■ PAGE EXCERPT ■
★ ★ ★ ★ ★ ★ ★

By Gronk Pensmudge, Cub reporter.
Our story starts June of last year.
I'm told of a historical home-site in a neighboring town that has a working smithy on the property, and that it's only open on Tuesdays.
So, I get all my erands done, bank, post office, town dump, etc... and take a ride over the bridge to see if I can find the smithy.
What do you know? It's right where I was told it was. Whoda' thunk?
Of course, its pouring rain as I get out of the truck and head for the front door of the house itself.
Lo and behold, its open. I give a little tap on the screen door and step into the hall with a "Hello".
Out pops this ancient woman and "Hello" says she.
I tell her the story of how friends of my wife were down about a month ago and said there was a working smithy on the property.
She says, "Oh yes there is, but we're closed this week.
We don't open to the public until next Tuesday".
Before I can express my disappointment, there appears, from some dark recess, the ancient woman's partner (mother?).
She tells me that someone hung up the 'OPEN' sign this morning and that's why they're there.

★ ★ ★ ★ ★ ★ ★

■ SUPPLIED ENTRIES ■
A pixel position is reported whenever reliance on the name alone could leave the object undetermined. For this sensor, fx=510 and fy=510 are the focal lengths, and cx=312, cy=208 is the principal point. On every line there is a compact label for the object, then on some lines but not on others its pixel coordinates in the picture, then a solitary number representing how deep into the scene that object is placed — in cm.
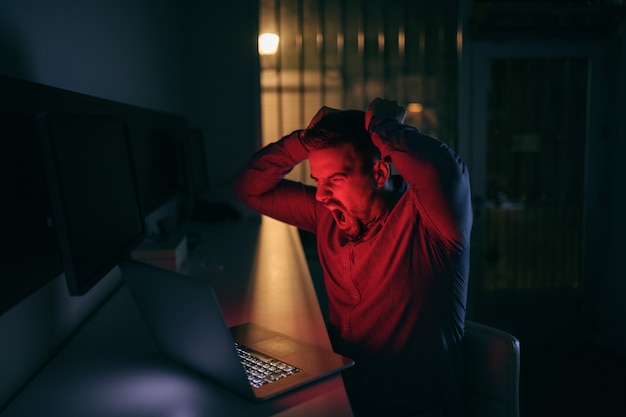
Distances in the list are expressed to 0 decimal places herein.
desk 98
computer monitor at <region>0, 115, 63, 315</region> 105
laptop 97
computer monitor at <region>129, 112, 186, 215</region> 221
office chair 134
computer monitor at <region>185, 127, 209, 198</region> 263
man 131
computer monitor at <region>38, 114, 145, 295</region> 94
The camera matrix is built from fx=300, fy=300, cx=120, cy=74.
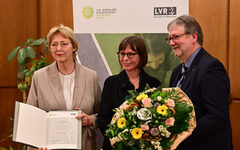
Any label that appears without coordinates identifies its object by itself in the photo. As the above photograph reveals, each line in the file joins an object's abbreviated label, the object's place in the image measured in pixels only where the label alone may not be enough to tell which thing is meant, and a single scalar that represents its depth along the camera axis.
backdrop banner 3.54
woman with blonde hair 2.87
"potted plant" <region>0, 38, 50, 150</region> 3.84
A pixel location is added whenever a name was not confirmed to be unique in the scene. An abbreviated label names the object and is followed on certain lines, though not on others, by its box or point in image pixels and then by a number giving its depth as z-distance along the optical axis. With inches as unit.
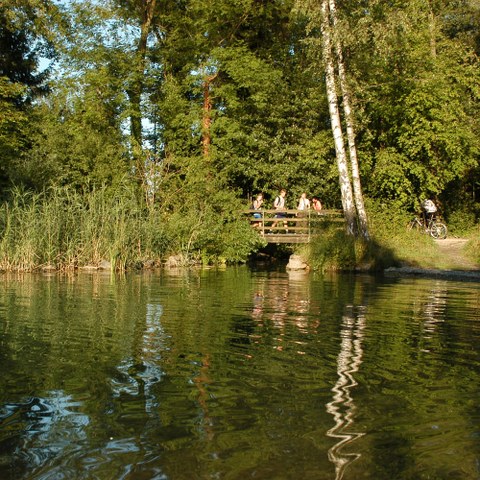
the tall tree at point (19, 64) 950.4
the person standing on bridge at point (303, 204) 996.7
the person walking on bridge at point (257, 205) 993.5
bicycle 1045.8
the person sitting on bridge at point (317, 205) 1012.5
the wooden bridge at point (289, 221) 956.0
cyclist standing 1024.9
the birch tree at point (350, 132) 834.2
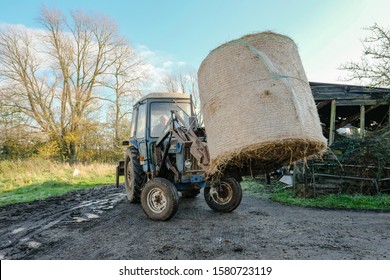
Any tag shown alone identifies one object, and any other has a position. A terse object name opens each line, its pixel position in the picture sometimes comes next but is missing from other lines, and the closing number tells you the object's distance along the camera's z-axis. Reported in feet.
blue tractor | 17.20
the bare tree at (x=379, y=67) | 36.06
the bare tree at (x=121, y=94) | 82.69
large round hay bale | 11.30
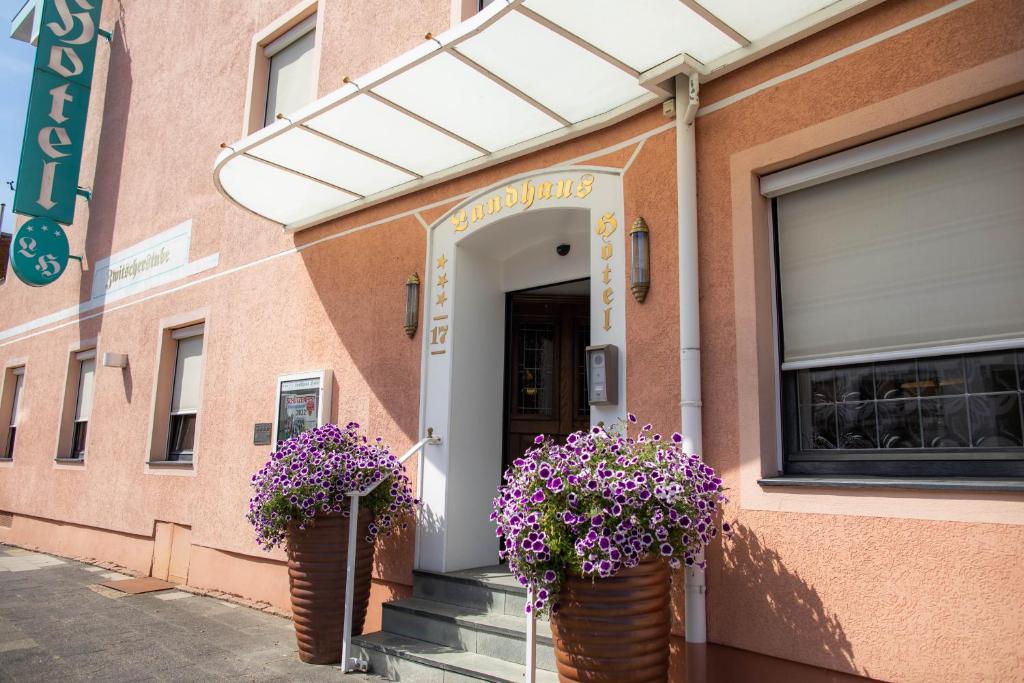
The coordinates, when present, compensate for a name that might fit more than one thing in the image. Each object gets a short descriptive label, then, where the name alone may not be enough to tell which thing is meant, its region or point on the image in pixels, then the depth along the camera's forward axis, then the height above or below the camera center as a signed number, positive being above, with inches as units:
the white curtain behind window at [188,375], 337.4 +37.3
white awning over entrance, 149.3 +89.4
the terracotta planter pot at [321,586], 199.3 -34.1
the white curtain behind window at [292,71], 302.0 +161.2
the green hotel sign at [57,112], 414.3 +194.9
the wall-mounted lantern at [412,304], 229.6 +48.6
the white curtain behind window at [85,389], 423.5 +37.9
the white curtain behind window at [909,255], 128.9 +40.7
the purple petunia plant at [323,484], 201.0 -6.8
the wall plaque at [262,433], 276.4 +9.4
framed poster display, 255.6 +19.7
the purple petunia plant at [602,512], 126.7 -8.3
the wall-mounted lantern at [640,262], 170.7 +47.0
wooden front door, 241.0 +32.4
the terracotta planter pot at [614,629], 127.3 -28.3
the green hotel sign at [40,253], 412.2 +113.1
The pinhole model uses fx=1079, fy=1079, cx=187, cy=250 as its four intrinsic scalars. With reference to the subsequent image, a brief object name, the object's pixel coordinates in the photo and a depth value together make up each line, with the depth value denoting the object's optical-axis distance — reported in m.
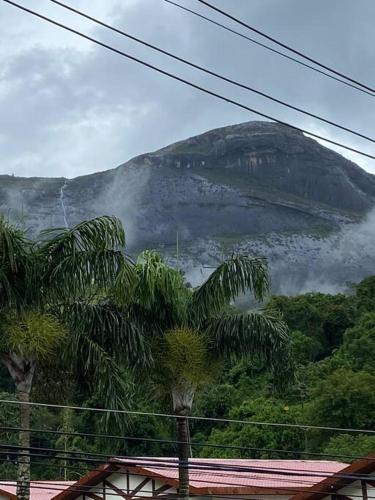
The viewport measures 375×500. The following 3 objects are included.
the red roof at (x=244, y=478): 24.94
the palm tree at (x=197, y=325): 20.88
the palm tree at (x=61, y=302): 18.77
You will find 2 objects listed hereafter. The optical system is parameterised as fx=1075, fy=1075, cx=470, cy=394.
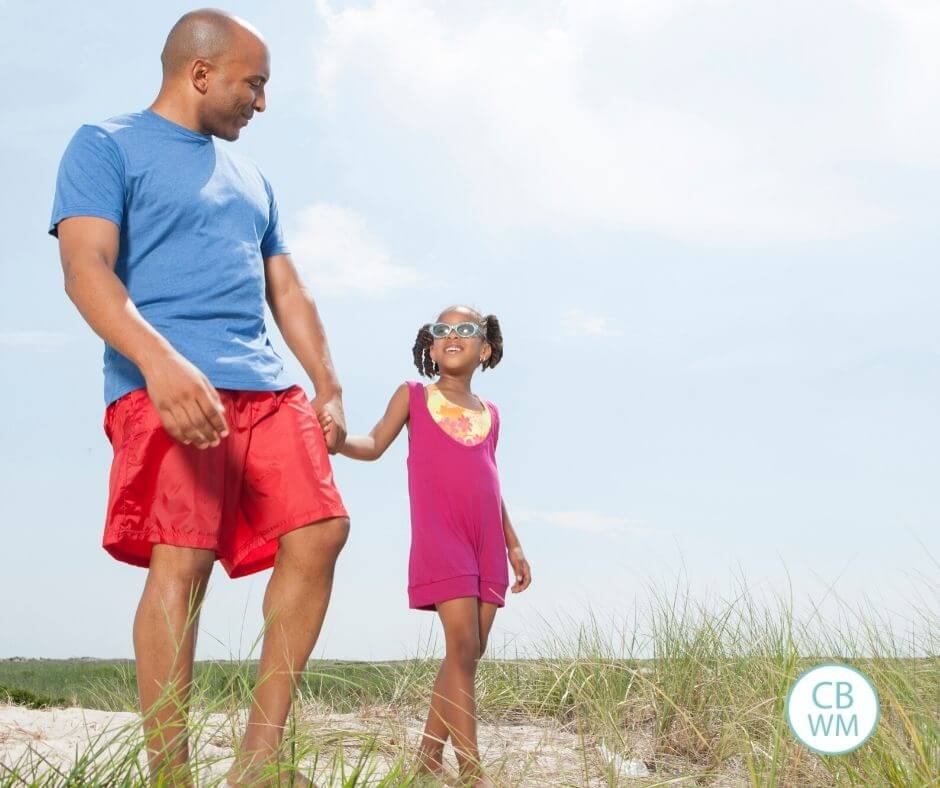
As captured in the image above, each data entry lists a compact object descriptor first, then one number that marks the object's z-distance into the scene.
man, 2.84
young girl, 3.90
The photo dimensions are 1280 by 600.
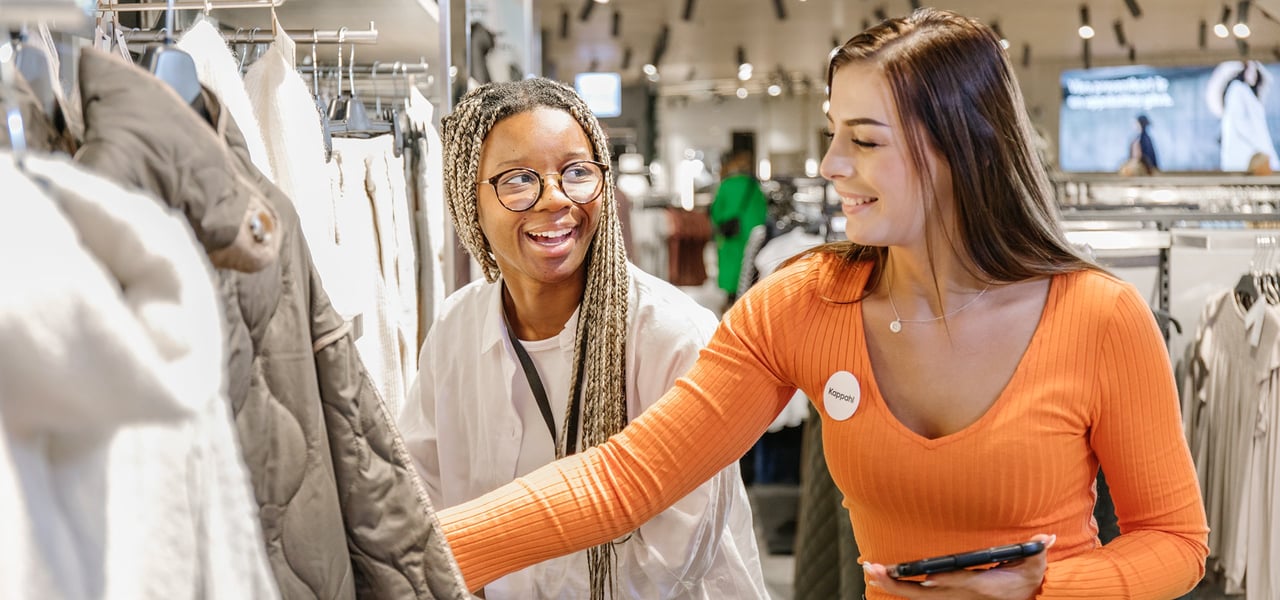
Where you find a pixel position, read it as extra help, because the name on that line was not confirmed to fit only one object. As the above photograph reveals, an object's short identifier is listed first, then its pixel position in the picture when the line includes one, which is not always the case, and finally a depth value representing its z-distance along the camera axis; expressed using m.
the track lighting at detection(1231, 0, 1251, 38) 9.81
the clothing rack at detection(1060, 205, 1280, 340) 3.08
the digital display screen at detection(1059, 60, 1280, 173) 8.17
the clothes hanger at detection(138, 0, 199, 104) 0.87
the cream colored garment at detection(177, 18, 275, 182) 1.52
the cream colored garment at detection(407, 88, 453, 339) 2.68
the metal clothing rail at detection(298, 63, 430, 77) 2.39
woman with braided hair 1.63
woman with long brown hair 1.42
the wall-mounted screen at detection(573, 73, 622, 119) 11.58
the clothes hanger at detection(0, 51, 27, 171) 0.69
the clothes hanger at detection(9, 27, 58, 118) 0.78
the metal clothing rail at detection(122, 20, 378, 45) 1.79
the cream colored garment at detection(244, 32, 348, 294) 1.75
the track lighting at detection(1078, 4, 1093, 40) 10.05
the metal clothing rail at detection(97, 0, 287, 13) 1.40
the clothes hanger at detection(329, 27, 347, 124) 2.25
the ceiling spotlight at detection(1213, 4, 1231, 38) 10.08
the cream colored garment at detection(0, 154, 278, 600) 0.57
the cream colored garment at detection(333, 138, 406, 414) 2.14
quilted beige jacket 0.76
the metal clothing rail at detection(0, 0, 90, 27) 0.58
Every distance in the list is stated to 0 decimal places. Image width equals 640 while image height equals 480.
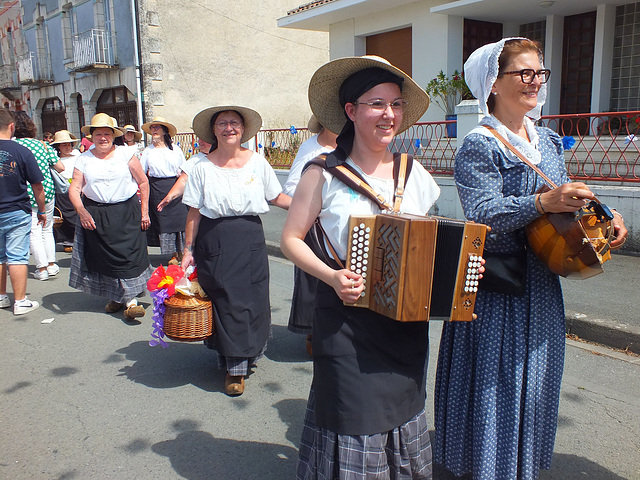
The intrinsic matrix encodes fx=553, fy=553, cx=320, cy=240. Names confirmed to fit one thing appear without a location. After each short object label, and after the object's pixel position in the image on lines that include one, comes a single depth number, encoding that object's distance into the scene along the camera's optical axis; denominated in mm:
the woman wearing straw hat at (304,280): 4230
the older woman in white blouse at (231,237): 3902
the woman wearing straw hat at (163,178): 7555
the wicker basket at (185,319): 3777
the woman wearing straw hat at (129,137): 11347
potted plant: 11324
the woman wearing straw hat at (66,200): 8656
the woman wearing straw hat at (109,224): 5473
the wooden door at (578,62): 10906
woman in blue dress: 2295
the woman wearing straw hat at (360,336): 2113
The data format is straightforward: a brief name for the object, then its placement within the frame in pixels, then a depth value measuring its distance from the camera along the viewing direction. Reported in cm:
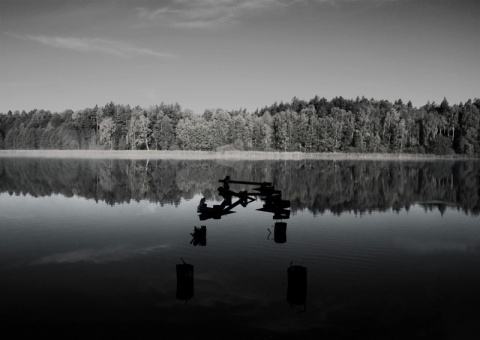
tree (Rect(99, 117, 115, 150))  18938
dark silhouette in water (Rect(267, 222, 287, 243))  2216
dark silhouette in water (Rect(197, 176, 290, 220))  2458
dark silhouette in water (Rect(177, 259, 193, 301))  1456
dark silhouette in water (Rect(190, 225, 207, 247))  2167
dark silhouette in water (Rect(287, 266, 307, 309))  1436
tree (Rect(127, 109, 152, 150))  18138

★ ★ ★ ★ ★ ★ ★

■ ACTIVITY ■
Write the next part of the story about the rainy-day visit to the historic home with the working smithy. The entries were taken from a different source than the story.

■ TASK RESPONSE ■
I think to myself, "So why don't you just take it down?"
I figure just taking the time to speak to me at all is chore enough for these two lovelies and decide to keep my comment to myself.
Being the polite sort, I simply say, "Oh, sorry to bother you. Maybe I can get free on some other Tuesday and come back".
"Well, since you're here already, I could let you in to take a look around if you like, but the smith isn't here today." Replies the elder.
"I'd love to take a peek inside, but its raining pretty hard out there and I wouldn't want you to get all wet on my account" says I.
She snaps "I ain't gonna melt, come on".
Okee dokee. . . She retrieves the keys and out the door we go.
An hour and a half later (at break-neck trudge) we managed to make it the 75 feet or so to the smithy.
Now, its been said that patience is a virtue. Luckily I possess such a virtue.
I think she's very trusting of a total stranger and award points for that.
I keep my Serial Killer U. Alumni card well hidden.
Well looky there, Its open!
Just before we step inside, I'm informed that there is no one working and no fire is lit, which of course, there were both.
I'd given up on her being correct on any point by now.
My guide introduces me to the two gentlemen (Tom and Frank) working at the blazing forge and remarks that it's a good thing they have the fire lit on a cold, rainy day like this.
I think "I told you not to come out in the rain", but decide to keep my mouth shut and be thankful.
Frank, the elder of the two men, sees this as an opportunity to take a break from work and has a seat.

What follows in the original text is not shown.